May 04, 2024
Beldi Black Soap: The Olive-Based Moroccan Cleanser Loved for a Thousand Years
What is Beldi Black Soap?
Beldi soap — also called savon noir, or simply Moroccan black soap — is a thick, dark, paste-like cleanser made from crushed black olives, olive oil and potassium salts. It looks nothing like the soaps you grew up with. There are no bars, no foaming bubbles, no perfume. Just a soft, almost edible-looking paste with a faintly green-olive scent.
And it is the soap that, for over a thousand years, has prepared Moroccan skin for the kessa glove — the reason the hammam ritual transforms skin in a way no other body wash can.
How Beldi Soap Is Made
True Beldi is made the same way it has been for generations: black olives are crushed whole — pits and all — then mixed with olive oil and potash, and slow-aged for several weeks until soft and rich. No chemicals. No synthetic surfactants. No added fragrance.
This is why it does not lather like commercial soap. Instead, it softens the skin from the moment it touches it — and that softening is what makes the next step of the hammam, the kessa exfoliation, so dramatically effective.
The Benefits of Beldi Black Soap
- Deeply softens skin in under 5 minutes — the fastest skin-softener we know of
- Loosens dead skin cells so they lift away cleanly with a kessa glove
- Cleanses without stripping — leaves the skin barrier intact
- Rich in vitamin E and antioxidants from olive oil
- Suitable for sensitive skin, dry skin, eczema-prone skin and reactive skin
- Helps with KP, strawberry legs and rough patches as part of the hammam ritual
- Plant-based, biodegradable, and completely natural
How to Use Beldi Black Soap (Step-by-Step)
Step 1 — Warm your skin
Stand under a warm shower for at least 5 minutes, or soak in a warm bath. The heat opens your pores and prepares your skin for the soap. Do not use any other cleanser first.
Step 2 — Apply a thin layer
Scoop about a teaspoon of Beldi from the jar and spread a thin, even layer across your damp body — arms, legs, stomach, back. You do not need to lather. The soap is doing its work without foam.
Step 3 — Let it sit (3–5 minutes)
This is the magic step. As the soap sits on warm, damp skin, it begins to soften the bond between the dead skin cells on the surface and the fresh skin underneath. Five minutes is the sweet spot. Up to 10 minutes if your skin is very dry.
Step 4 — Exfoliate with a kessa glove
This is where Beldi really pays off. Use long, firm strokes with a kessa exfoliating mitt. You will see grey-brown rolls of dead skin lift away within seconds. This is the Beldi doing its job — the soap loosens, the glove lifts.
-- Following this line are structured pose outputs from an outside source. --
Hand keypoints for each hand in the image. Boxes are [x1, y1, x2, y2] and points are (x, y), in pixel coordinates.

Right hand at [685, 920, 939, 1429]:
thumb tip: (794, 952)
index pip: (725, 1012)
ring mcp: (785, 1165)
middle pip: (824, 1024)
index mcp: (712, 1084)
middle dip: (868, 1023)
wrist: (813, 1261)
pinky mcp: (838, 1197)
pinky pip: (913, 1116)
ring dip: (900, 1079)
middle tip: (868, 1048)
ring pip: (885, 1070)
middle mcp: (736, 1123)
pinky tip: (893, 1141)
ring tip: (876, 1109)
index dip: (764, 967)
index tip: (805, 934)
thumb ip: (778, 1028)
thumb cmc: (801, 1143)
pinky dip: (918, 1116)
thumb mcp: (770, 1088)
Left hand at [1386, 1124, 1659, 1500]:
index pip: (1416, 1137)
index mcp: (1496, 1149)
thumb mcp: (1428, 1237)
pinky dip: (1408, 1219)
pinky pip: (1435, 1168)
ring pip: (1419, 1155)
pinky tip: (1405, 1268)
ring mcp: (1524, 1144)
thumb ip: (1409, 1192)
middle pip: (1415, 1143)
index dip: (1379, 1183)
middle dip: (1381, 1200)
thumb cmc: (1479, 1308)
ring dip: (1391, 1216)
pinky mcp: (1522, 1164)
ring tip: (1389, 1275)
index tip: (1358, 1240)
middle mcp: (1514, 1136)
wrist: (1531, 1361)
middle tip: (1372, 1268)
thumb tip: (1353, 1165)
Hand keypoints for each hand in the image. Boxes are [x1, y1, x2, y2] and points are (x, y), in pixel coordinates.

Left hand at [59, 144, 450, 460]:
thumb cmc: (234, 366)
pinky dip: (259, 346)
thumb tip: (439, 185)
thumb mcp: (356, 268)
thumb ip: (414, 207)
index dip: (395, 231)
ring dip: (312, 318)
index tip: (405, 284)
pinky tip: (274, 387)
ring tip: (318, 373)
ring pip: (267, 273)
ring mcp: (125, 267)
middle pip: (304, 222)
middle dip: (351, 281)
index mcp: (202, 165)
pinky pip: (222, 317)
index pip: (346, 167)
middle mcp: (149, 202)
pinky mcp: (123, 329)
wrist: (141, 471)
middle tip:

Without Beldi, the kessa works. With Beldi, the kessa transforms.
Step 5 — Rinse and moisturise
Rinse thoroughly under warm water until your skin feels squeaky-clean and silky. Pat dry, then while skin is still slightly damp, smooth on argan oil or a rich body cream. Skin afterwards feels softer than it has in years.
How Often Should You Use Beldi Soap?
- As part of a full hammam ritual (with a kessa glove): Once a week
- As a daily skin-softener — no exfoliation: 2–3 times a week
- Sensitive skin: Once a week, always followed with oil
- Right after shaving or waxing: Wait at least 24 hours
Can You Use Beldi Soap on Your Face?
Yes — but with care. Beldi is gentle, but the face is delicate. Use it occasionally (once or twice a week max), leave on for only 1–2 minutes, never exfoliate the face with a kessa glove, and always follow with a hydrating mist and oil. For most people, we recommend keeping Beldi for the body and using a gentler cleanser on the face.
How Beldi Soap is Different from Other "Black Soaps"
You may have seen "African black soap" sold as a Beldi alternative. They are completely different products. African black soap (typically from Ghana) is hard, bar-shaped, and made from plantain ash and palm oil — wonderful in its own right, but it foams, exfoliates differently, and is not what is used in a Moroccan hammam.
Beldi is olive-based, paste-textured, and works through softening, not scrubbing. If you want the true Moroccan hammam experience, Beldi is what you need.
Where MaisonZée Sources Beldi
Our Beldi is made by a small producer in the olive-growing region around Meknes, using olives pressed within hours of harvest and aged the traditional way — no shortcuts, no synthetic additives. The jar lasts months. The ritual lasts a lifetime.